Without God or gods

In a snarky and light-hearted discussion about beliefs over on Damn Portlanders, a LiveJournal community I frequent, I and others eventually got down to the subtle differences between an agnostic and an atheist. My own personal take on it appeared to oppose dave256’s views; the definition I use is that atheist belief is provisional and contingent on the evidence, and an agnostic’s belief, coming from the assumption that the existence of God or gods isn’t necessarily something we can ever know, is not really provable or disprovable.

Of course, I’d say that because I consider myself an atheist, and I’m giving myself the rational position. Heh.

dave256, on the other hand, gives the same basic definition of “agnostic” that I would give – then appends the idea that an agnostic would be the one most likely to change their mind if presented with evidence of a God or gods, rather than an atheist, which gave me food for thought.

Sure, atheists in general seem more sure of themselves on the topic, but even among atheists there are distinctions that not many are aware of. There’s both “strong” and “weak” atheism, where a weak atheist takes the position of being against the specific gods of the major world religions – the Christian God, Jesus-as-God, Yahweh, Allah, the many Hindu gods, the Norse or Greek or Egyptian gods, and so on – and a strong atheist takes the position that dave256 is suggesting, that there are, flatly, no gods at all.

More and more, I find myself pushed by the evidence (always follow the evidence is my creed and motto) to simply reject the major gods of the world’s existing religions. Might there be a god yet uncovered by human philosophy? Sure. Show me the evidence, though, so I can evaluate your claim. But the vast flavors of Christianity, the various sects of Judaism, the factions of Islam, the myriad followers of Vishnu et. al. – those all make specific claims, and those claims can be evaluated with the imperfect-but-best-we’ve-got tools of logic, the scientific method, rational thought, and always always always direct comparison to the world we actually see around us.

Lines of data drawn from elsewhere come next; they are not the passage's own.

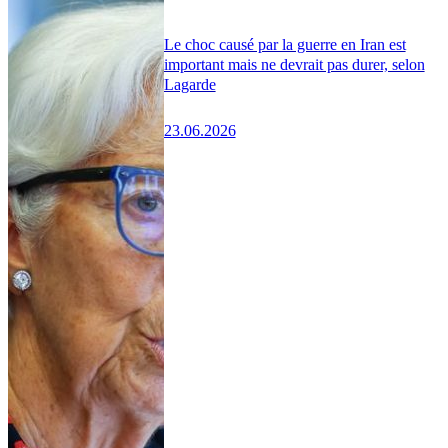
Le choc causé par la guerre en Iran est
important mais ne devrait pas durer, selon
Lagarde
23.06.2026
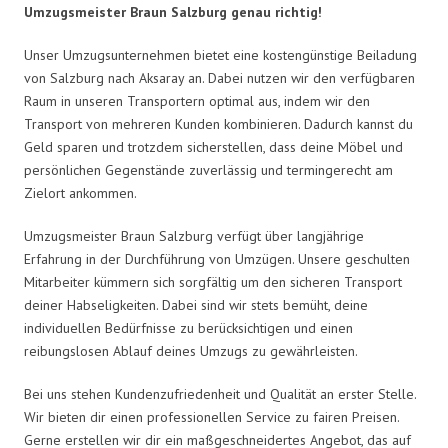
Umzugsmeister Braun Salzburg genau richtig!
Unser Umzugsunternehmen bietet eine kostengünstige Beiladung
von Salzburg nach Aksaray an. Dabei nutzen wir den verfügbaren
Raum in unseren Transportern optimal aus, indem wir den
Transport von mehreren Kunden kombinieren. Dadurch kannst du
Geld sparen und trotzdem sicherstellen, dass deine Möbel und
persönlichen Gegenstände zuverlässig und termingerecht am
Zielort ankommen.
Umzugsmeister Braun Salzburg verfügt über langjährige
Erfahrung in der Durchführung von Umzügen. Unsere geschulten
Mitarbeiter kümmern sich sorgfältig um den sicheren Transport
deiner Habseligkeiten. Dabei sind wir stets bemüht, deine
individuellen Bedürfnisse zu berücksichtigen und einen
reibungslosen Ablauf deines Umzugs zu gewährleisten.
Bei uns stehen Kundenzufriedenheit und Qualität an erster Stelle.
Wir bieten dir einen professionellen Service zu fairen Preisen.
Gerne erstellen wir dir ein maßgeschneidertes Angebot, das auf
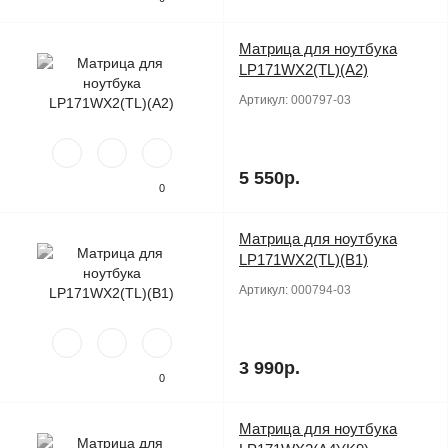
Матрица для ноутбука
Продано
LP171WX2(TL)(A2)
Артикул:
000797-03
5 550р.
0
Матрица для ноутбука
Продано
LP171WX2(TL)(B1)
Артикул:
000794-03
3 990р.
0
Матрица для ноутбука
Продано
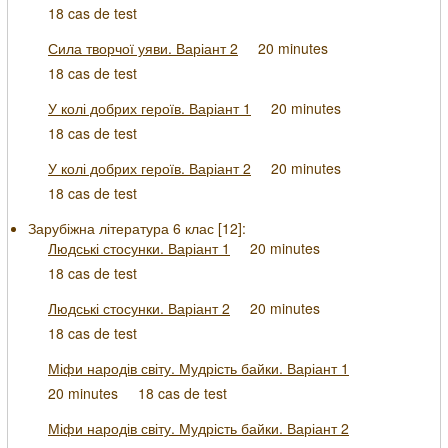
18 cas de test
Сила творчої уяви. Варіант 2
20 minutes
18 cas de test
У колі добрих героїв. Варіант 1
20 minutes
18 cas de test
У колі добрих героїв. Варіант 2
20 minutes
18 cas de test
Зарубіжна література 6 клас [
12
]:
Людські стосунки. Варіант 1
20 minutes
18 cas de test
Людські стосунки. Варіант 2
20 minutes
18 cas de test
Міфи народів світу. Мудрість байки. Варіант 1
20 minutes
18 cas de test
Міфи народів світу. Мудрість байки. Варіант 2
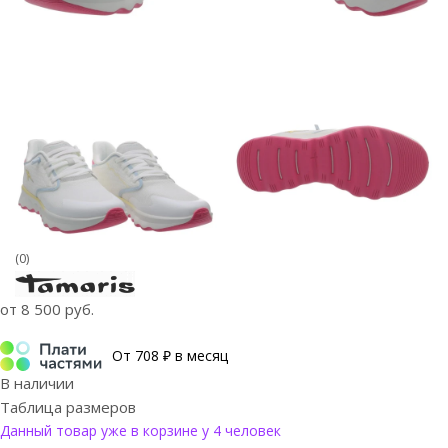
(0)
от
8 500 руб.
От 708 ₽ в месяц
В наличии
Таблица размеров
Данный товар уже в корзине у 4 человек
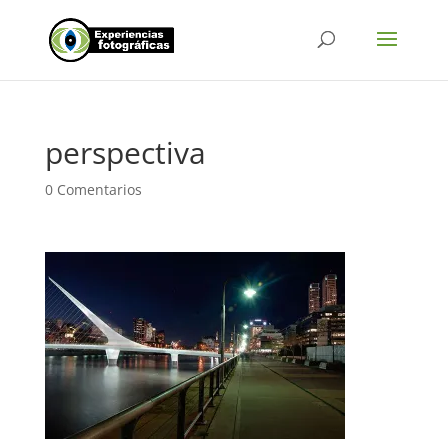
perspectiva
0 Comentarios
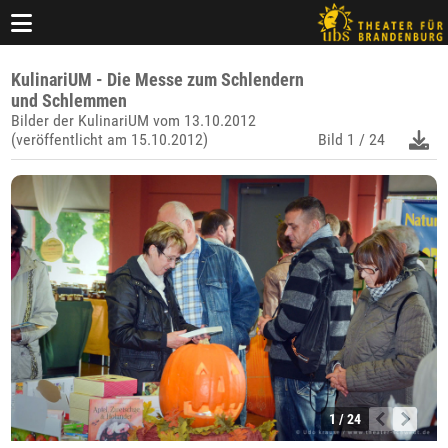
KulinariUM - Die Messe zum Schlendern
und Schlemmen
Bilder der KulinariUM vom 13.10.2012
(veröffentlicht am 15.10.2012)
Bild
1 / 24
1 / 24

And those gods have always failed tests by those tools.

So, in that Damned Portlanders discussion, when existence_ltd mentioned the word “adeist”, it caught my attention:

It strikes me that in the context of this conversation — in the context that we commonly use the word “atheist” — that it might be more appropriate to use the word “adeist.” Is that a word? Should be.

I Googled the word and found that someone had apparently added “adeist” to Urban Dictionary in October 2007, so they had beaten existence_ltd to the claim of invention, but the idea itself is useful and it’s one I shall use for myself in the future as a more specific descriptor of my own beliefs.

And whether or not others see it my way or not, I can say for myself that I’m open to new evidence and willing to admit I’m wrong if someone shows me God in a Box ™.